## Your goal
Pull out every line in the rows below that contains the string "Example". Case counts.

## Input rows
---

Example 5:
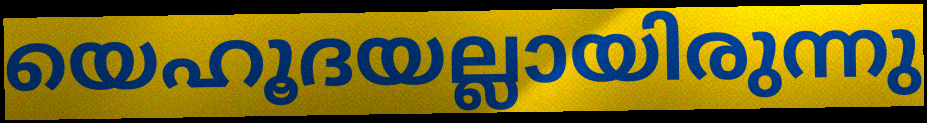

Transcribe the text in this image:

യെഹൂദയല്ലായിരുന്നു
==
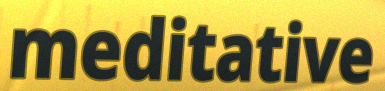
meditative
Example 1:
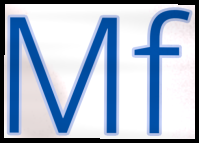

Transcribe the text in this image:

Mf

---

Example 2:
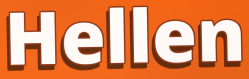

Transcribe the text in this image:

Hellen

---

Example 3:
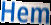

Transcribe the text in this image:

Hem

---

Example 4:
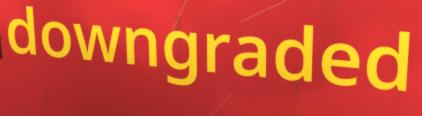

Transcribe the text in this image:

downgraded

## Expected answer
Example 5:
Example 1:
Example 2:
Example 3:
Example 4:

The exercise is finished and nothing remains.